The Supreme Court upheld the crucial right to dissent in a democracy when it said there cannot be a “complete ban” on holding protests and sit-ins at places like New Delhi’s Jantar Mantar and the India Gate-Boat Club complex.
Protests at the Boat Club were banned in the early 1990s, while the National Green Tribunal directed in 2017 that protests not be allowed at Jantar Mantar. Both these directives were reversed in the recent order by the Supreme Court.
As the videos above and below show, both these locations have seen landmark demonstrations of protests by civil rights activists, students or common people. In 2011, for instance, Anna Hazare began his celebrated movement against corruption here.
Mass protests triggered by the gang-rape and murder of a young woman in December 2012 shook the capital, with people coming out in huge numbers for sit-ins and candlelight vigils at both these locations, undeterred by the imposition of Section 144, which prohibits the gathering of crowds, at India Gate.
In 2017, farmers from Tamil Nadu took over the areas around Jantar Mantar in protest, demanding loan waivers and packages for relief from the effects of drought.

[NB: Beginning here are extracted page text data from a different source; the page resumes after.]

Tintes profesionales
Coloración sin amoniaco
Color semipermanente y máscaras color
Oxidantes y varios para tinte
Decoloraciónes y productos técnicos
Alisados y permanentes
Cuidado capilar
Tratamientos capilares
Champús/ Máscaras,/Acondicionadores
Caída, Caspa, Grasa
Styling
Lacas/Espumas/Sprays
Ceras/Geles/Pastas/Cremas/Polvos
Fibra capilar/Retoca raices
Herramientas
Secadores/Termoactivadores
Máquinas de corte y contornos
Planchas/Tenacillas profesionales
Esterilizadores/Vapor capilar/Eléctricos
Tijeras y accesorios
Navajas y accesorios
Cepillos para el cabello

Jantar Mantar has replaced India Gate as a designated place for protests over the years, and the reason for this is thought to be two different events. The first was in 1988, when farmer leader Mahendra Singh Tikait lay siege to the Boat Club for almost a week. The second was a major protest scheduled there by the BJP during the Ram Janmabhoomi-Babri Masjid stand-off, permission for which was denied by the Narasimha Rao government.